Oireachtas Joint and Select Committees

Wednesday, 6 March 2019

Joint Oireachtas Committee on Housing, Planning and Local Government

Rebuilding Ireland - Action Plan for Housing and Homelessness: Discussion

Photo of Pat CaseyPat Casey (Wicklow, Fianna Fail) | Oireachtas source

The committee has been reviewing Rebuilding Ireland for just short of three years. I want to start with homelessness. I do not need to refer to the famous quote by the former Minister that nobody would be living in a hotel by June 2017, although we are almost two years on from that. However, I want to refer to various quotes from the Minister, Deputy Eoghan Murphy. In May 2017, he said: "I am considering new policy options and responses to ensure that we can quickly realise the target of no new families presenting as homeless being accommodated in hotels". On another date, he said: "...it would seem that the presentation of new families in to emergency accommodation is stabilising." He also stated:

The decrease in the number of adults who are homeless is very welcome. I want to thank our new national director of Housing First for hitting the ground running.

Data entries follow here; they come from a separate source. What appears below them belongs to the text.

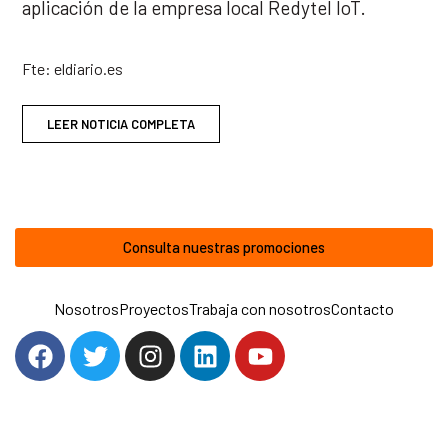
aplicación de la empresa local Redytel IoT.
Fte: eldiario.es
LEER NOTICIA COMPLETA
Consulta nuestras promociones
Nosotros
Proyectos
Trabaja con nosotros
Contacto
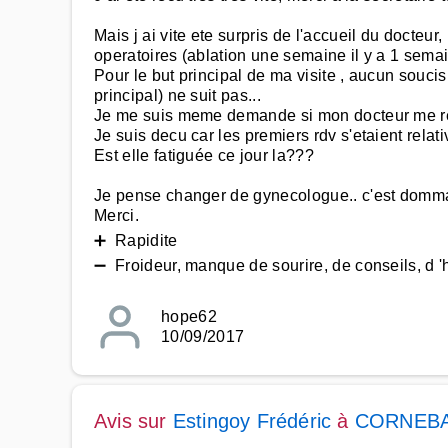
Mais j ai vite ete surpris de l'accueil du docteu
operatoires (ablation une semaine il y a 1 semai
Pour le but principal de ma visite , aucun souci
principal) ne suit pas...
Je me suis meme demande si mon docteur me rec
Je suis decu car les premiers rdv s'etaient rela
Est elle fatiguée ce jour la???
Je pense changer de gynecologue.. c'est domm
Merci.
➕ Rapidite
➖ Froideur, manque de sourire, de conseils, d '
hope62
10/09/2017
Avis sur
Estingoy Frédéric
à
CORNEB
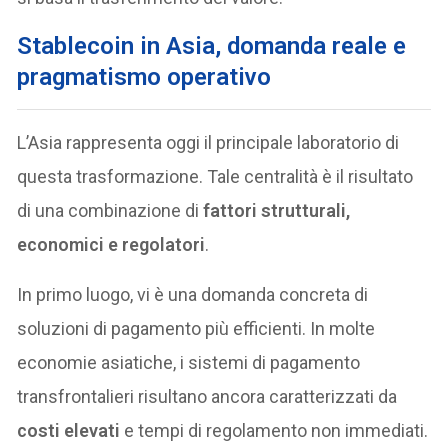
Stablecoin in Asia, domanda reale e
pragmatismo operativo
L’Asia rappresenta oggi il principale laboratorio di
questa trasformazione. Tale centralità è il risultato
di una combinazione di
fattori strutturali,
economici e regolatori
.
In primo luogo, vi è una domanda concreta di
soluzioni di pagamento più efficienti. In molte
economie asiatiche, i sistemi di pagamento
transfrontalieri risultano ancora caratterizzati da
costi elevati
e tempi di regolamento non immediati.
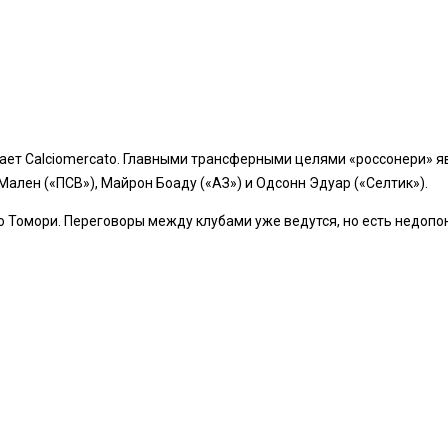
щает Calciomercato. Главными трансферными целями «россонери» 
Мален («ПСВ»), Майрон Боаду («АЗ») и Одсонн Эдуар («Селтик»).
о Томори. Переговоры между клубами уже ведутся, но есть недоп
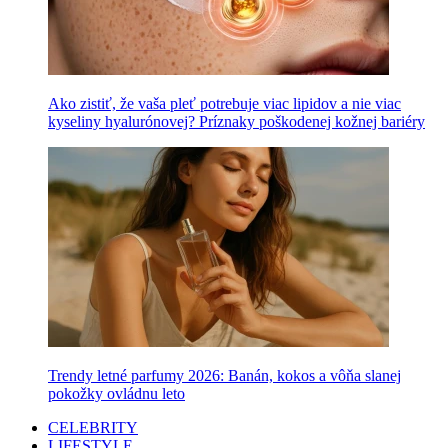
Ako zistiť, že vaša pleť potrebuje viac lipidov a nie viac
kyseliny hyalurónovej? Príznaky poškodenej kožnej bariéry
Trendy letné parfumy 2026: Banán, kokos a vôňa slanej
pokožky ovládnu leto
CELEBRITY
LIFESTYLE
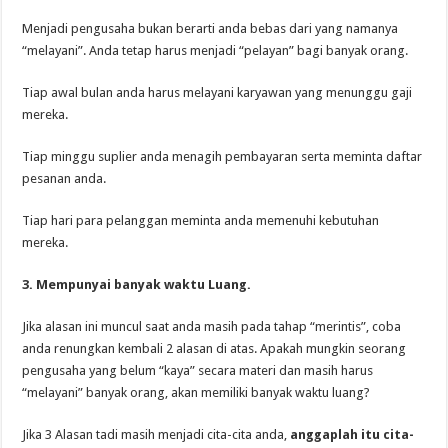
Menjadi pengusaha bukan berarti anda bebas dari yang namanya
“melayani”. Anda tetap harus menjadi “pelayan” bagi banyak orang.
Tiap awal bulan anda harus melayani karyawan yang menunggu gaji
mereka.
Tiap minggu suplier anda menagih pembayaran serta meminta daftar
pesanan anda.
Tiap hari para pelanggan meminta anda memenuhi kebutuhan
mereka.
3. Mempunyai banyak waktu Luang.
Jika alasan ini muncul saat anda masih pada tahap “merintis”, coba
anda renungkan kembali 2 alasan di atas. Apakah mungkin seorang
pengusaha yang belum “kaya” secara materi dan masih harus
“melayani” banyak orang, akan memiliki banyak waktu luang?
Jika 3 Alasan tadi masih menjadi cita-cita anda,
anggaplah itu cita-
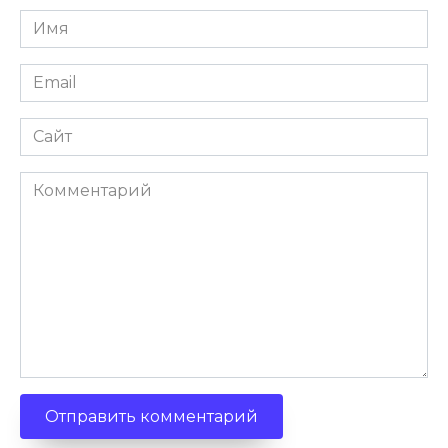
Имя
Email
Сайт
Комментарий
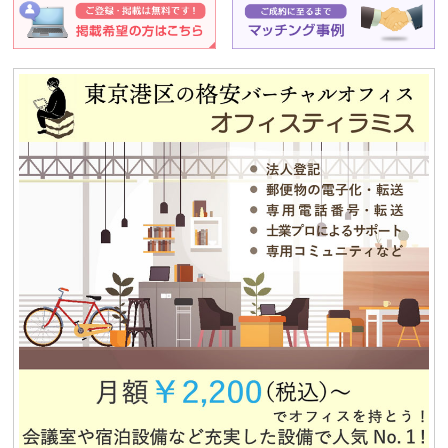
年末年始休業のお知らせ
2014.08.07
夏期休業のお知らせ
2013.12.25
平成25年冬季休暇のお知らせ
2013.08.12
夏期休業のお知らせ
2012.12.04
独立・移転をお考えの方、必見！！格安合同貸事務所のご紹介！！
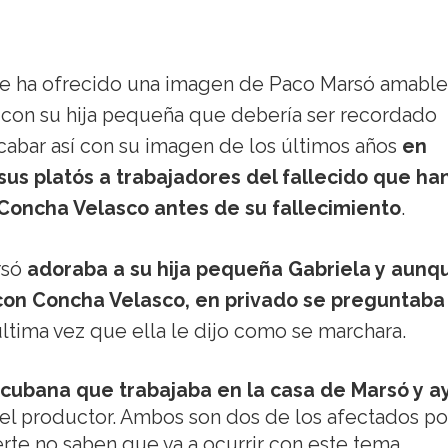
se ha ofrecido una imagen de Paco Marsó amable
 con su hija pequeña que debería ser recordado
cabar así con su imagen de los últimos años
en
sus platós a trabajadores del fallecido que ha
 Concha Velasco antes de su fallecimiento
.
rsó
adoraba a su hija pequeña Gabriela y aunq
 con Concha Velasco, en privado se preguntaba
última vez que ella le dijo como se marchara.
a cubana que trabajaba en la casa de Marsó y a
el productor. Ambos son dos de los afectados por
te no saben que va a ocurrir con este tema.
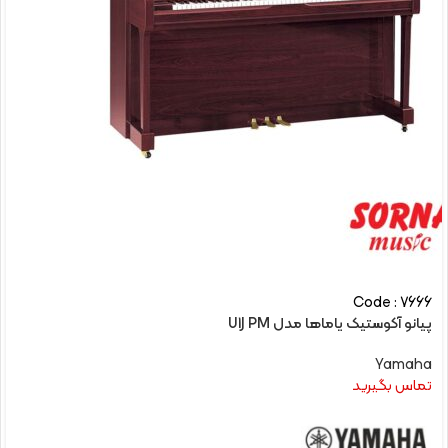
Code : 7666
پیانو آکوستیک یاماها مدل U1J PM
Yamaha
تماس بگیرید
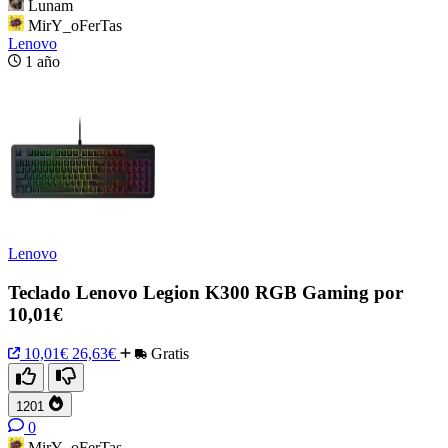
Lunam
MirY_oFerTas
Lenovo
1 año
Lenovo
Teclado Lenovo Legion K300 RGB Gaming por
10,01€
10,01€
26,63€
Gratis
1201
0
MirY_oFerTas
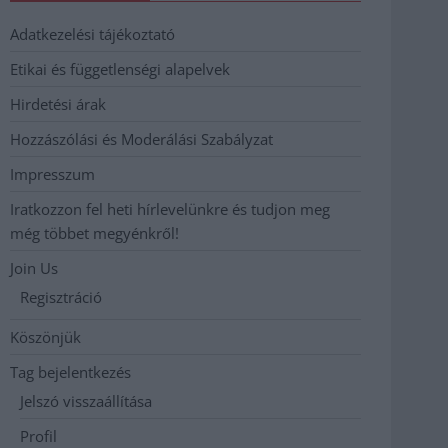
Adatkezelési tájékoztató
Etikai és függetlenségi alapelvek
Hirdetési árak
Hozzászólási és Moderálási Szabályzat
Impresszum
Iratkozzon fel heti hírlevelünkre és tudjon meg
még többet megyénkről!
Join Us
Regisztráció
Köszönjük
Tag bejelentkezés
Jelszó visszaállítása
Profil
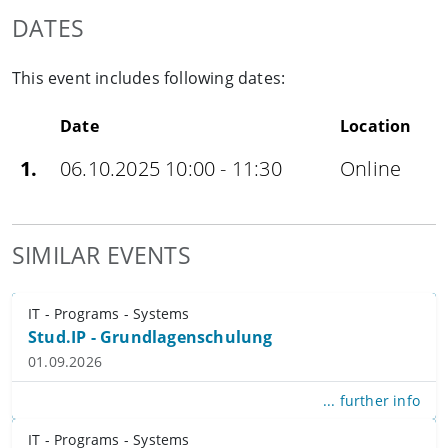
DATES
This event includes following dates:
Date
Location
1.
06.10.2025 10:00 - 11:30
Online
SIMILAR EVENTS
IT - Programs - Systems
Stud.IP - Grundlagenschulung
01.09.2026
... further info
IT - Programs - Systems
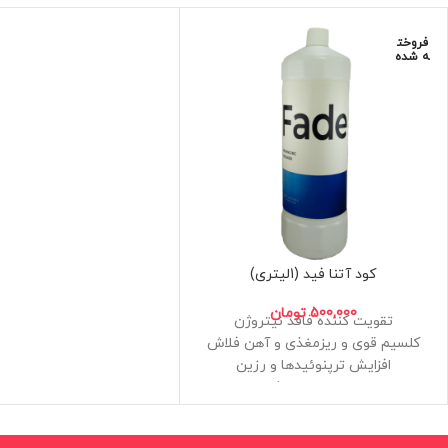
ساخته نشده است
فروخت
ه شده
کود آتنا فید (1لیتری)
500,000
تومان
تقویت کننده فاقد نیتروژن
کلسیم قوی و ریزمغذی و آهن فلاش
افزایش ترپنوئیدها و رزین
ساخت مزرعه شاد
این محصول توسط کمپانی اصلی آن
ساخته نشده است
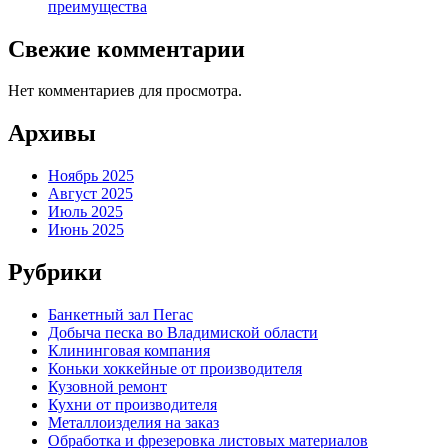
преимущества
Свежие комментарии
Нет комментариев для просмотра.
Архивы
Ноябрь 2025
Август 2025
Июль 2025
Июнь 2025
Рубрики
Банкетный зал Пегас
Добыча песка во Владимиской области
Клининговая компания
Коньки хоккейные от производителя
Кузовной ремонт
Кухни от производителя
Металлоизделия на заказ
Обработка и фрезеровка листовых материалов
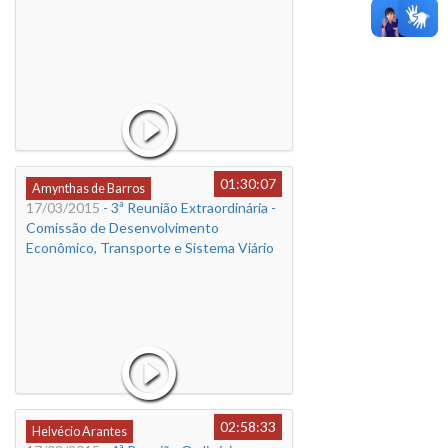
01:30:07
Amynthas de Barros
17/03/2015
- 3ª Reunião Extraordinária -
Comissão de Desenvolvimento
Econômico, Transporte e Sistema Viário
02:58:33
Helvécio Arantes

We are seeing an escalation of homelessness year on year, no matter how the Minister presents it. What has happened according to the figures he has given us today? He said 5,100 adults have exited homelessness but homelessness has increased by 526 in the same period. Some 108 adults per week are being declared homeless, or 15 every day, yet the Minister is saying the homelessness crisis is stabilising. I do not know how he can make that out. We are still seeing an increase in the number of families and children on a year to year basis, and because I do not have the figures for how many have exited homelessness, I do not know how many new presentations there are. However, what the Minister is saying is that 5,626 adults entered homelessness in 2018 - they are his figures, not mine.

Pillar 1 of Rebuilding Ireland deals with homelessness. Within this, the Minister has 32 of the 38 actions listed as completed and only six as uncompleted. One of those is rapid build, where only 423 houses have been delivered out of the promised 1,500. It is time to declare that Rebuilding Ireland is failing in regard to homelessness. I appreciate and understand the massive effort that everybody is putting into it but it is not working. Homelessness is not stabilising and, in fact, it is increasing year on year, month on month.

I want to raise several other issues.

I am trying to focus on the tendering process. How many projects have been stalled, cancelled or just stopped because of on-site issues or issues with the procurement process or the contract? How many have not, for whatever reason, been completed? Where does the responsibility for contract approval move from the Department to the local authorities? It is my understanding that much of this happens because a bond is not in place but a project is allowed to commence before it is in place. In my constituency, this has led to a number of contracts being terminated and people are now off site. Is there an issue nationally where a number of projects have been cancelled or stalled because of contractual issues?

I raised short-term letting platforms at my very first committee meeting with the former Minister. I was very disappointed by the presentation we received on the previous occasion because it only dealt with the planning process. It did not deal with the regulation required in respect of the short-term letting platforms and, honestly, we need a combination of both if this is going to work. I have serious questions about the effort and time going to be required from a planning perspective to regulate this sector and how we will ever prove whether a person has been offering short-term lets for less than seven years. If people have been offering short-term lets for seven years, we are precluded from going after them.